Sir, – Desmond Fennell laments the loss of the idea of the Irish nation as “ancient, Gaelic, Catholic and rural”, which he believes “united and empowered us” (Opinion, January 25th). As an Irish Presbyterian and a public servant with a life-long commitment to educating this nation’s young people, and empowering them linguistically to be citizens who can engage with the wider world, I don’t know whether I should cry or just laugh at this nostalgia for a past that never was. – Yours, etc,
Sir, – Desmond Fennell (Opinion, January 25th) has done the nation a considerable service in raising issues about us, our attitudes and our values. His assessment of the state of the nation is timely and valuable.
Can I urge that The Irish Times take up his theme and provoke us all into thinking about who we are and what we want for our country, in much the same way as was done in your 2010 series on “Renewing the Republic” and in your more recent articles about the penal system.
Such “provocation” should be welcomed: we all need to check our bearings now and again and to make sure that we are on a right course. This is every citizen’s business, duty even. We cannot expect our nation to flourish if we presume that somehow it will run itself. The price of democracy is that the people will take a keen and active interest in their country, and the price of indifference is failure. It is worth remembering, that in the cradle of democracy that was ancient Greece, those who did not take an active interest in civic affairs were called “idiotes” – they were the people who couldn’t be bothered, the idiots.

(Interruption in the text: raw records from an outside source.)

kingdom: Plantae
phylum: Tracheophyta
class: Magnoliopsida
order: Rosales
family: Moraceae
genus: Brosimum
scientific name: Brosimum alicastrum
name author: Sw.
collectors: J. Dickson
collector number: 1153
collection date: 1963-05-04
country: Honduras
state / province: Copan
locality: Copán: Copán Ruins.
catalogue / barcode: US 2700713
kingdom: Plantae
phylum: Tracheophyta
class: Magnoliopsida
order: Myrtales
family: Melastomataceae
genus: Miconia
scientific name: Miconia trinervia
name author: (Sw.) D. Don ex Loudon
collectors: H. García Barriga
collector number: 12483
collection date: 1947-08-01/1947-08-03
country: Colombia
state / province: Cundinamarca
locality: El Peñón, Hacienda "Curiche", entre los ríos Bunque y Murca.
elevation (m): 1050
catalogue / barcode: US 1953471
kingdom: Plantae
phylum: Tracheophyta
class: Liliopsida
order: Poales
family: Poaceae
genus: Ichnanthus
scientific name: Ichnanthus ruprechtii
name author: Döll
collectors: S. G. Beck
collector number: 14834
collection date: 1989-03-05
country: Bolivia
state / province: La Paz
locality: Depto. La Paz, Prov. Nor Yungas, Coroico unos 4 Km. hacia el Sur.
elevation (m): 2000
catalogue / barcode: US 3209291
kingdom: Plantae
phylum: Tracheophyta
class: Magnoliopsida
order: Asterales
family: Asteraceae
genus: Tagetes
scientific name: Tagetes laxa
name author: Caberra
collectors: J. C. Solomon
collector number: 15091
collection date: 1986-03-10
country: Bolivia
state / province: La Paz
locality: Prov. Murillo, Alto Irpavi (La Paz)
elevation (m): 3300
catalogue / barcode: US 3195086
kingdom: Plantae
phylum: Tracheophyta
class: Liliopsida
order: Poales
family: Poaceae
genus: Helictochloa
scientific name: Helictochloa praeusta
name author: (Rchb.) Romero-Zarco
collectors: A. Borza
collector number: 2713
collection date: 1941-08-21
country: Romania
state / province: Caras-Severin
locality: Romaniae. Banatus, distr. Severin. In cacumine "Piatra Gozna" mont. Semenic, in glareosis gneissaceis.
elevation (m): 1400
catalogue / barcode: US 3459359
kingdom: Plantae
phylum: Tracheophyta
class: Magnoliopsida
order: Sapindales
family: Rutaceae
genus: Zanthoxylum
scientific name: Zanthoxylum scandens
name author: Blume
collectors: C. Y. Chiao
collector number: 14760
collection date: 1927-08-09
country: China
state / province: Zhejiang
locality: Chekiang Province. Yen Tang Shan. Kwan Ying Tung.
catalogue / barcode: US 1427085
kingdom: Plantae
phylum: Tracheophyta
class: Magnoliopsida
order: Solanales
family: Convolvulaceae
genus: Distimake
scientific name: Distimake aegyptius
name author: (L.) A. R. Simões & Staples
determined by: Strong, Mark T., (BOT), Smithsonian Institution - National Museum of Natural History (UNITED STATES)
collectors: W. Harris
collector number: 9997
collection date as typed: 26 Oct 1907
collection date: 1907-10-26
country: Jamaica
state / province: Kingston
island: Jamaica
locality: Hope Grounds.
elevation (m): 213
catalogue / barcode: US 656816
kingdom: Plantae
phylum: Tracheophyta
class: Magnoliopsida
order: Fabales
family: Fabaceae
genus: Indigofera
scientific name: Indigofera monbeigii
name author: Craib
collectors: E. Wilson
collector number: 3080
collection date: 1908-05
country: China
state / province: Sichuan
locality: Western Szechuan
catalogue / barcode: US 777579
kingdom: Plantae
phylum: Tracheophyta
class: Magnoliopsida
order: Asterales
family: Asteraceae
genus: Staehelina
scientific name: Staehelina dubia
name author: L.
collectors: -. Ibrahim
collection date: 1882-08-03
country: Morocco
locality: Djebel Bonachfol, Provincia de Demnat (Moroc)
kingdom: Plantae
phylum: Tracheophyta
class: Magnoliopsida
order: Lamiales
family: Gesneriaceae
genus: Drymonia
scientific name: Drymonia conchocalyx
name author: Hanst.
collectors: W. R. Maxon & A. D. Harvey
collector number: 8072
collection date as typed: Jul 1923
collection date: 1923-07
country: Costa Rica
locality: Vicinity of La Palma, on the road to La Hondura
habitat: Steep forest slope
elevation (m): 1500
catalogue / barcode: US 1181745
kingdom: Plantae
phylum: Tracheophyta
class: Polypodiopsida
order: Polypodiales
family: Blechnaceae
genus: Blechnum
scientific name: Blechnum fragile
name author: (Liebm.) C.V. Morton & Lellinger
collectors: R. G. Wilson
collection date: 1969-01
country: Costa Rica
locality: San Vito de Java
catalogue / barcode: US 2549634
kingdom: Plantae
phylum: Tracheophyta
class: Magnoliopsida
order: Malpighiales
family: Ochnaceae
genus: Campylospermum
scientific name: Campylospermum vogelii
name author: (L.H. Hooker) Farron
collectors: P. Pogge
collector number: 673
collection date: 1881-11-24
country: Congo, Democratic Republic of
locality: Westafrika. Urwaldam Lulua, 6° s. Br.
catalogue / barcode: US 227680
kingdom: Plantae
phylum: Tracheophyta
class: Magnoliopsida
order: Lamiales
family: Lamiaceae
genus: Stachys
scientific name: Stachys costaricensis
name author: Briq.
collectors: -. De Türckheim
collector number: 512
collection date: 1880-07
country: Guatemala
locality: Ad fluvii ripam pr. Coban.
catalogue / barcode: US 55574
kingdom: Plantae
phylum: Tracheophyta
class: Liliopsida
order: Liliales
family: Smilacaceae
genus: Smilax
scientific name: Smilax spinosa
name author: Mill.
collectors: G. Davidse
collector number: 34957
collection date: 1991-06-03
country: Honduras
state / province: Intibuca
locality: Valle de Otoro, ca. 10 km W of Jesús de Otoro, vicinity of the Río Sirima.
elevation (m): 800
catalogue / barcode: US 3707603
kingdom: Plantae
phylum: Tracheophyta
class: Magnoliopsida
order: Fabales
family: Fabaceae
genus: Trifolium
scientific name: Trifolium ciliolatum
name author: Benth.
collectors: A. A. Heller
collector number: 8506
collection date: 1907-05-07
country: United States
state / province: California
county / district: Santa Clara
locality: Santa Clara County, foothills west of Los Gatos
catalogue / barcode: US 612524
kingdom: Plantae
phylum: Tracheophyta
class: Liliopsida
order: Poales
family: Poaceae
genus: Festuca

It seems appropriate now to ask whether, and to what extent, our failure as a people to ask the right questions and demand answers, especially during the boom years, paved the way for the recession that has condemned so many of our people to poverty, misery and the curse of emigration.
What kind of questions should we be asking ourselves at this stage?
Shouldn’t we ask whether we can be bothered, whether we care – about justice, about the elderly, the unemployed and the children – whether we really believe in integrity, whether we believe in ourselves, whether we see a future, what it is like and what we are prepared to do for it.
And we should ask too about that other defining aspect that Dr Fennell mentioned: our culture, how we express ourselves in music, literature and the visual arts, and what those things say for us and about us.
The future really is ours. What do we want it to be? – Yours etc.